Berbagai hasil yang dicapai selama perjalanan tersebut menunjukkan peran Hong Kong sebagai platform fungsional untuk Inisiatif Sabuk dan Jalan (Belt and Road/B&R), karena kota ini secara aktif memainkan perannya sebagai penghubung super dan penambah nilai super untuk mempromosikan kerja sama yang lebih luas dan mendalam antara kedua tempat dan membangun model kerja sama antar pusat.

“Kazakhstan adalah pusat perdagangan dan logistik penting yang menghubungkan Tiongkok dan Eropa. Ini juga merupakan tempat di mana Inisiatif Sabuk dan Jalan pertama kali diusulkan, dan merupakan mitra dagang terbesar Hong Kong di Asia Tengah. Ada prospek luas untuk kerja sama lebih lanjut,” ujar Lee, menambahkan bahwa banyak proyek B&R juga sedang dikerjakan di Uzbekistan.

Misalnya, Uzbekistan terletak di jantung koridor Asia dan Eropa, sehingga pengembangan logistik, pengembangan kereta api, dan juga bagaimana kita dapat saling melengkapi dan mendukung dalam penanganan kargo akan menjadi area kerja sama yang sangat luas.

Menurutnya, Kepala Eksekutif juga mendorong perusahaan-perusahaan di Asia Tengah untuk memanfaatkan keunggulan Hong Kong di bawah prinsip “satu negara, dua sistem”.

“Berdasarkan prinsip unik ini, Hong Kong memiliki sistem ekonomi, sosial, hukum, legislatif, dan peradilan sendiri. Kami adalah satu-satunya yurisdiksi hukum umum di Tiongkok. Kami memiliki mata uang sendiri, tanpa kontrol modal atau valuta asing. Kami juga merupakan wilayah bea cukai yang terpisah,” kata Lee.

Berdasarkan hasil positif dari misi delegasi ke Asia Tengah, Lee menyambut Wakil Perdana Menteri Kazakhstan, Kanat Bozumbayev, di Hong Kong (10 Juni) dan keduanya menghadiri Meja Bundar Investasi Kota Alatau (11 Juni).

Berbicara di acara tersebut, Lee mengatakan Hong Kong dapat berkontribusi pada kesuksesan masa depan Kota Alatau yang inovatif dan berteknologi tinggi di Kazakhstan dalam tiga cara konkret: sebagai gerbang menuju modal global; gerbang menuju Tiongkok Daratan dan Kawasan Teluk Besar; dan sebagai mitra dalam talenta dan teknologi.

“Kami berbagi visi pembangunan dengan Kota Alatau dan Kazakhstan. Hari ini, di sini, saat ini, adalah kesempatan emas untuk mendekatkan kedua ekonomi kita,” imbuh dia.
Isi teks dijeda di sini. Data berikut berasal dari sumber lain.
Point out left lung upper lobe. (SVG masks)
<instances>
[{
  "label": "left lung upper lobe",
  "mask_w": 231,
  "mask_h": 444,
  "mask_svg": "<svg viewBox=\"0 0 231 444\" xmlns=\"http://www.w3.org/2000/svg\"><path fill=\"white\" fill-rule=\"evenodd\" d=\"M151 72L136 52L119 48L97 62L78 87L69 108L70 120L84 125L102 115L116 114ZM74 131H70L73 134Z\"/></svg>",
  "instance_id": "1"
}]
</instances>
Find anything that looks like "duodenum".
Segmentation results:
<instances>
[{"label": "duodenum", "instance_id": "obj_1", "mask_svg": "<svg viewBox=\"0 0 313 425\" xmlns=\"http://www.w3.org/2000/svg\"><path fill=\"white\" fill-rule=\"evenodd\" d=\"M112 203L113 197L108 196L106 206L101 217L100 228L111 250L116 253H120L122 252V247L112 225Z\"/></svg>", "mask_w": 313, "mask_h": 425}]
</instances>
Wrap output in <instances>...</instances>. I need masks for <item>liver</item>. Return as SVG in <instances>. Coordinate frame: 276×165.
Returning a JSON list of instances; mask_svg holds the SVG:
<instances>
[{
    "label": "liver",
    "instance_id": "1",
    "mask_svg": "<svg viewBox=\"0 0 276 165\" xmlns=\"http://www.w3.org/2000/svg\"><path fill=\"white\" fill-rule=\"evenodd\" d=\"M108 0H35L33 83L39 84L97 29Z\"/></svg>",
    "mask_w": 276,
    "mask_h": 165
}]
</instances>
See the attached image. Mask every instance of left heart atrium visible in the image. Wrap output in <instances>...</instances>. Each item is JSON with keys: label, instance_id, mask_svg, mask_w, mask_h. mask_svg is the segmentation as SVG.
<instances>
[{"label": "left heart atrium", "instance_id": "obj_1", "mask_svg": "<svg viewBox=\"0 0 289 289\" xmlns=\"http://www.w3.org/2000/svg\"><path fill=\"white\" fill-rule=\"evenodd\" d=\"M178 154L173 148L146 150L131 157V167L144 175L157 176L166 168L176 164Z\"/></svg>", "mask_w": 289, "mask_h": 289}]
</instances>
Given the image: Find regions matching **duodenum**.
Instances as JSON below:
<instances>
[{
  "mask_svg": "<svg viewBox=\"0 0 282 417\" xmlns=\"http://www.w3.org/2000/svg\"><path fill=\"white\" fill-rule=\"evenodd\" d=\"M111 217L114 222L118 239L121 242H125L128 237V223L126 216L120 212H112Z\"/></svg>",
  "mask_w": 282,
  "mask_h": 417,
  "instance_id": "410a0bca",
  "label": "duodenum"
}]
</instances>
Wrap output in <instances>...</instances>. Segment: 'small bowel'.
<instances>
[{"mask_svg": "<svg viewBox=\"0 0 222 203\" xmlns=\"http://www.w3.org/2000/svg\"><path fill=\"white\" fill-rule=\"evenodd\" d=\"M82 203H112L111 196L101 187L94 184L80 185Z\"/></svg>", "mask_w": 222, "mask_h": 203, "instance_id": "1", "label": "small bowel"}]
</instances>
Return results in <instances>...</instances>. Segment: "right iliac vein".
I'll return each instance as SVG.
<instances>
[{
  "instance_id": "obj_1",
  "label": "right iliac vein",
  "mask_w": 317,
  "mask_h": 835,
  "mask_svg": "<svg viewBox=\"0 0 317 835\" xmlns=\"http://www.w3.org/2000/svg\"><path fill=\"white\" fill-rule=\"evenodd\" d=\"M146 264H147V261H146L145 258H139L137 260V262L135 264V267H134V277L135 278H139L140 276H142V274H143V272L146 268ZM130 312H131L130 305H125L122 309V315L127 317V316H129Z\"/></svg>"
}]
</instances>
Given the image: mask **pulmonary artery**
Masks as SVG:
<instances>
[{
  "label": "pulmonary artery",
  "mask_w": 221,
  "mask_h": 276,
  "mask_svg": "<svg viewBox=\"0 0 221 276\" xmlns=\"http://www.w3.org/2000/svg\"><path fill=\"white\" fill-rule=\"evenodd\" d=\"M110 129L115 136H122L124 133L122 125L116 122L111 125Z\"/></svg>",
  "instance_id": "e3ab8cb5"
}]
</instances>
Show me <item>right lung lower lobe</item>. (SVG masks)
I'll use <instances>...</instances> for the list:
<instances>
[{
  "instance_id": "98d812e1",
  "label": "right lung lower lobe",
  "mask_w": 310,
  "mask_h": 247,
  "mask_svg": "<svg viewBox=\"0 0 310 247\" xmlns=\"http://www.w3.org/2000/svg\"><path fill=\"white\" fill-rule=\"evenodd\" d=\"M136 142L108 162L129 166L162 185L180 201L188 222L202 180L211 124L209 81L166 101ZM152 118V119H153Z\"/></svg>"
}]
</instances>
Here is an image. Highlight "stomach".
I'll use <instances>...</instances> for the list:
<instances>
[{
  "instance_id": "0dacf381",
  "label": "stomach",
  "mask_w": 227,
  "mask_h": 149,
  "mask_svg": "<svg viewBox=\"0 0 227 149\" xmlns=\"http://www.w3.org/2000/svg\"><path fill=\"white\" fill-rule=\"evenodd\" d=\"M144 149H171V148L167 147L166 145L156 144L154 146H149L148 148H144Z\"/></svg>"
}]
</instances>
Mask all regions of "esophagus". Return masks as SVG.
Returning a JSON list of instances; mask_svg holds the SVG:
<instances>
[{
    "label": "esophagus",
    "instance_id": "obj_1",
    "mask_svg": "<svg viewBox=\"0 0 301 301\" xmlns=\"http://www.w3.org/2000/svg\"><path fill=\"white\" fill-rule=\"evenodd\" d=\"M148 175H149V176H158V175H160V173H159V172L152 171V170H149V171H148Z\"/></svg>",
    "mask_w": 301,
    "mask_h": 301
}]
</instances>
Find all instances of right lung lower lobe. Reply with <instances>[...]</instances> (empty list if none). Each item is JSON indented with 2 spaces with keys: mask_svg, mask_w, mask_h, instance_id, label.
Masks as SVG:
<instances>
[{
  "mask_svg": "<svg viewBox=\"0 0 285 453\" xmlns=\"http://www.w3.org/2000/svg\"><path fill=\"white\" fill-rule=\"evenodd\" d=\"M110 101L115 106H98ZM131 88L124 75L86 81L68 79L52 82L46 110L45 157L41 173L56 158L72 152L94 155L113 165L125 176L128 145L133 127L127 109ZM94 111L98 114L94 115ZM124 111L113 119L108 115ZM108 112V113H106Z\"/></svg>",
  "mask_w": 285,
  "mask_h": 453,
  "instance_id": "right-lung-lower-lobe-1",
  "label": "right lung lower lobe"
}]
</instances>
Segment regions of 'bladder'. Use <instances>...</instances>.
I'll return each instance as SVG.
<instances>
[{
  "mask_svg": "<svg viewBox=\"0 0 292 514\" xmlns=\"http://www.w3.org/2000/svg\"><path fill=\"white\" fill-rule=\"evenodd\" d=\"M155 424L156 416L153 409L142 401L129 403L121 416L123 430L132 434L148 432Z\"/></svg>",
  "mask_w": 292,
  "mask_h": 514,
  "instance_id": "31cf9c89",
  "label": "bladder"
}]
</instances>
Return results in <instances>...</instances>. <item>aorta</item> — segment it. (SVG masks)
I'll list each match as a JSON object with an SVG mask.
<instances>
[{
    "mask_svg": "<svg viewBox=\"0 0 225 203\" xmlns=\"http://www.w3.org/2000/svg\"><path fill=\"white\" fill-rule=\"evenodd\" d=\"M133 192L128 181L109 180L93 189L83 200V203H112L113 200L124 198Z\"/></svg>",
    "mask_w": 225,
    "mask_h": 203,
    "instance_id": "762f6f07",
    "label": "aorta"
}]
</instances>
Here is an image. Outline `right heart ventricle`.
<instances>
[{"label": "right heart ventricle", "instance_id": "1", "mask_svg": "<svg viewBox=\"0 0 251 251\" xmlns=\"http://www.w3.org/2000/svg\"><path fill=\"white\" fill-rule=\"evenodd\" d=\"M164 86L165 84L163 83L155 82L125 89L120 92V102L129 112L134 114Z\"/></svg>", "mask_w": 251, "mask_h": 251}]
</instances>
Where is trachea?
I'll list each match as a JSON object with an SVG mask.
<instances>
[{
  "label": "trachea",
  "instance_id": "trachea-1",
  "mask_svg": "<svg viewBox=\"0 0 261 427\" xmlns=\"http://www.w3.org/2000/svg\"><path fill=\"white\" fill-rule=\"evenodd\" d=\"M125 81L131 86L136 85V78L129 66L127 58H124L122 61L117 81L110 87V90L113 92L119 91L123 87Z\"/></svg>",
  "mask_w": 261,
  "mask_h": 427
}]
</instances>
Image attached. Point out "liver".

Ia berharap Hong Kong dan Kazakhstan dapat mencapai keunggulan yang saling melengkapi dan pembangunan yang terkoordinasi di berbagai sektor, serta menyambut perusahaan-perusahaan di Kazakhstan untuk memanfaatkan platform keuangan, inovasi, dan teknologi unggulan Hong Kong, serta layanan profesional kelas dunianya, untuk mengeksplorasi lebih banyak peluang bisnis.